▶ [TO DO]: Would you please copy each line of the data in which the string "part" occurs?

▶ [DATA SHOWN]:
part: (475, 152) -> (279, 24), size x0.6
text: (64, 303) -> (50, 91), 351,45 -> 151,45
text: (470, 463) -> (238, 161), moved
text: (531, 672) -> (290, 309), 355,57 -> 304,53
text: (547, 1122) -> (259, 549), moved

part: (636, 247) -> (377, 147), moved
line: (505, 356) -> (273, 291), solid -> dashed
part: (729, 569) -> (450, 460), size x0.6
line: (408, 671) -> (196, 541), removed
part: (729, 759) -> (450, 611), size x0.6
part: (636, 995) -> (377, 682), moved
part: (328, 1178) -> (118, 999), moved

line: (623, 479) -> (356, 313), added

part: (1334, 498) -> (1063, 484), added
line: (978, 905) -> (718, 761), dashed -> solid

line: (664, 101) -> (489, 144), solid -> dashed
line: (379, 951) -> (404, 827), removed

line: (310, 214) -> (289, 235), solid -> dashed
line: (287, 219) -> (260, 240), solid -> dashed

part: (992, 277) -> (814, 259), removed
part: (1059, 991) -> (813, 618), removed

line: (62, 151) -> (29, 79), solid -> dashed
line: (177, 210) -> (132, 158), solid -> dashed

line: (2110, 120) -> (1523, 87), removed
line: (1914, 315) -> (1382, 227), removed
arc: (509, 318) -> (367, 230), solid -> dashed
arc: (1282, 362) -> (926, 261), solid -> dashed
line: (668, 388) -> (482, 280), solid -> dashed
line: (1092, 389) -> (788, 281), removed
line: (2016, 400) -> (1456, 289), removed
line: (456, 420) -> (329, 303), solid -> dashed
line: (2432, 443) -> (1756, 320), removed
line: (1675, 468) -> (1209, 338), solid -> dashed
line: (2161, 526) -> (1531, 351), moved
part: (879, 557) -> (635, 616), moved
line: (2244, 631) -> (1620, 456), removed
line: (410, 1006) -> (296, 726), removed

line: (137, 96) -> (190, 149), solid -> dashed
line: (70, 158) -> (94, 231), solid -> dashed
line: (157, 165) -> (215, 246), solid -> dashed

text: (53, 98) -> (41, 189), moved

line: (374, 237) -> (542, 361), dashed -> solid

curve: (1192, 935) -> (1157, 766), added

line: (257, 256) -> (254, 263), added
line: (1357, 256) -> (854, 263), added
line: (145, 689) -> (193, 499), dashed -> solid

▶ [EXERCISE ANSWER]:
part: (475, 152) -> (279, 24), size x0.6
part: (636, 247) -> (377, 147), moved
part: (729, 569) -> (450, 460), size x0.6
part: (729, 759) -> (450, 611), size x0.6
part: (636, 995) -> (377, 682), moved
part: (328, 1178) -> (118, 999), moved
part: (1334, 498) -> (1063, 484), added
part: (992, 277) -> (814, 259), removed
part: (1059, 991) -> (813, 618), removed
part: (879, 557) -> (635, 616), moved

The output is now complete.